Buff Orpington not acting well

by G. Jones
(Plymouth, MA)


Buff Orpington not acting well: She is separating herself from the rest of the flock.

She either lays down or just stands in the corner. No outward signs of sneezing or coughing; doesn't seem to want to eat or drink.

Has a pasted bottom. I have had issues in the past with respiratory illness (lost many hens) after I introduced mature hens from a person who shows them. She said some of her chickens had "colds".

At the time I didn't know how serious of an issue this could be, she made it sound like a common thing. After much research, I know better now! Shame on me, I feel so helpless.

Any suggestions. I feed organic mash, organic scratch, grit & oyster shells.

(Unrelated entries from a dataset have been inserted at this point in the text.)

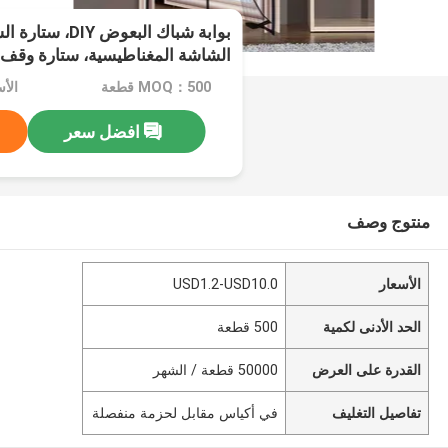
بوابة شباك البعوض
الشاشة المغناطيسية، ستارة وقف 
MOQ：500 قطعة
الأسعار：
افضل سعر
منتوج وصف
الأسعار
USD1.2-USD10.0
الحد الأدنى لكمية
500 قطعة
القدرة على العرض
50000 قطعة / الشهر
تفاصيل التغليف
في أكياس مقابل لحزمة منفصلة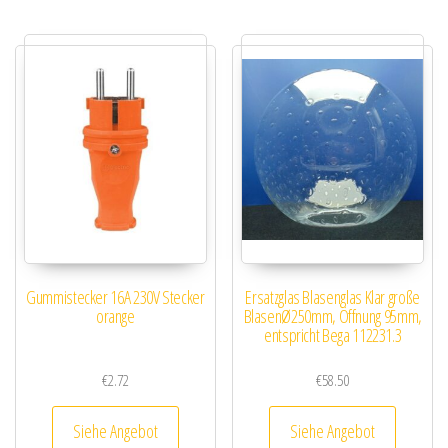
Gummistecker 16A 230V Stecker
Ersatzglas Blasenglas Klar große
orange
BlasenØ250mm, Öffnung 95mm,
entspricht Bega 112231.3
€
2.72
€
58.50
Siehe Angebot
Siehe Angebot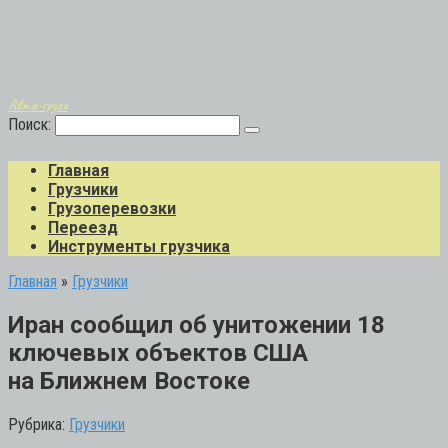
Авто-грузо
Поиск:
Главная
Грузчики
Грузоперевозки
Переезд
Инструменты грузчика
Главная
»
Грузчики
Иран сообщил об унитожении 18
ключевых объектов США
на Ближнем Востоке
Рубрика:
Грузчики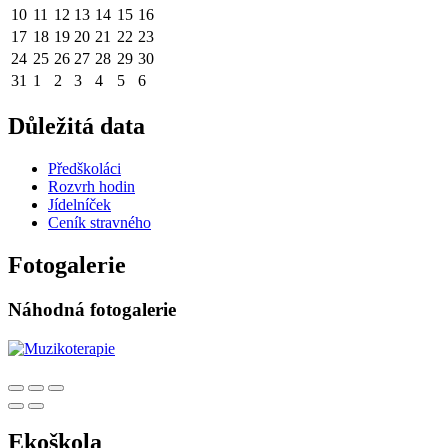
10
11
12
13
14
15
16
17
18
19
20
21
22
23
24
25
26
27
28
29
30
31
1
2
3
4
5
6
Důležitá data
Předškoláci
Rozvrh hodin
Jídelníček
Ceník stravného
Fotogalerie
Náhodná fotogalerie
Ekoškola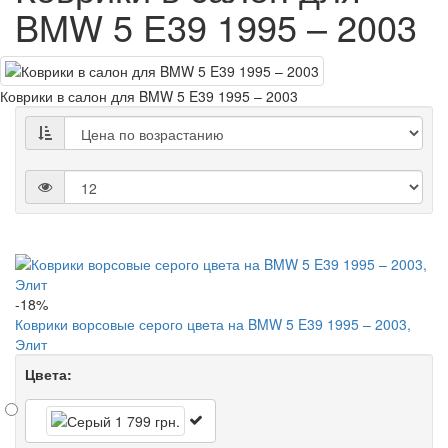
BMW 5 E39 1995 – 2003
Коврики в салон для BMW 5 E39 1995 – 2003
-18%
Коврики ворсовые серого цвета на BMW 5 E39 1995 – 2003,
Элит
Цвета: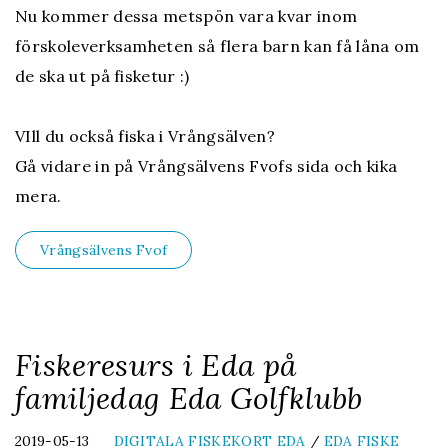
Nu kommer dessa metspön vara kvar inom
förskoleverksamheten så flera barn kan få låna om
de ska ut på fisketur :)
VIll du också fiska i Vrångsälven?
Gå vidare in på Vrångsälvens Fvofs sida och kika
mera.
Vrångsälvens Fvof
Fiskeresurs i Eda på
familjedag Eda Golfklubb
2019-05-13
DIGITALA FISKEKORT EDA
/
EDA FISKE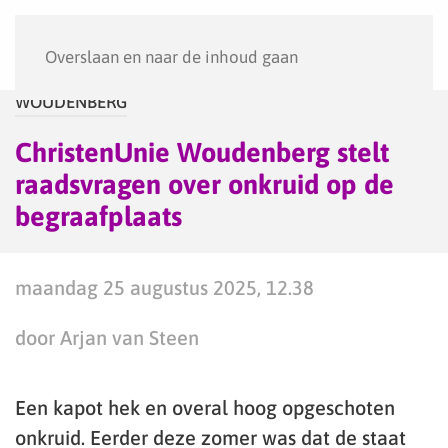
Menu
Overslaan en naar de inhoud gaan
WOUDENBERG
ChristenUnie Woudenberg stelt
raadsvragen over onkruid op de
begraafplaats
maandag 25 augustus 2025, 12.38
door Arjan van Steen
Een kapot hek en overal hoog opgeschoten
onkruid. Eerder deze zomer was dat de staat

They go in the hen house at nite and have a yard to use in the day.

I recently gave them a bail of hay/alfalfa as recommended by a chicken magazine I got recently.

I have gotten a couple eggs lately with a lot of blood in them, I don't know if it was this hen though. I got a rooster & his companion last fall.

She is not acting very lively either although not like the buff. Your thoughts are appreciated.

If there is a lot of blood in the eggs the eggs sound partially incubated. Blood on the outside of the egg can mean mineral deficiencies.

Chickens need a full array of minerals, not just calcium. Having a yard for them sounds like
they may not get to fresh grasses and plants, which are a vital part of a healthy chicken diet.

The alfalfa is probably a good idea, but they will just eat the leaves and flowers. The stems will be wasted, but might make good nesting material.

The sick hen should be separated from the flock in a cozy pen or good sized cage. You may need to coax her to eat and drink to save her life.

She needs a heat lamp, conditioning food, vitamins and minerals and possibly an antibiotic.

Which antibiotic depends on what she is afflicted with. If your flock has been exposed to a respiratory infection, antibiotics might be needed, but I wouldn’t treat any chickens without signs of illness.

Some blood lines of chickens reach their prime productive life by 2. After that egg production decreases and general health can too.

I regularly give vitamins to my flock. Having enough of certain vitamins, but a good balance of all, can prevent illness, along with adequate food, exercise, fresh air and stress free life.

I use a vitamin electrolyte powder from the feed store. I prefer not to use antibiotics on a whole flock and have been able to avoid that with vitamins, even in the face of some respiratory problems with some new chickens last summer.

You may need the help of your veterinarian to figure this out. These are some suggestions based on how I handle my flock, my experience and some research I’ve done.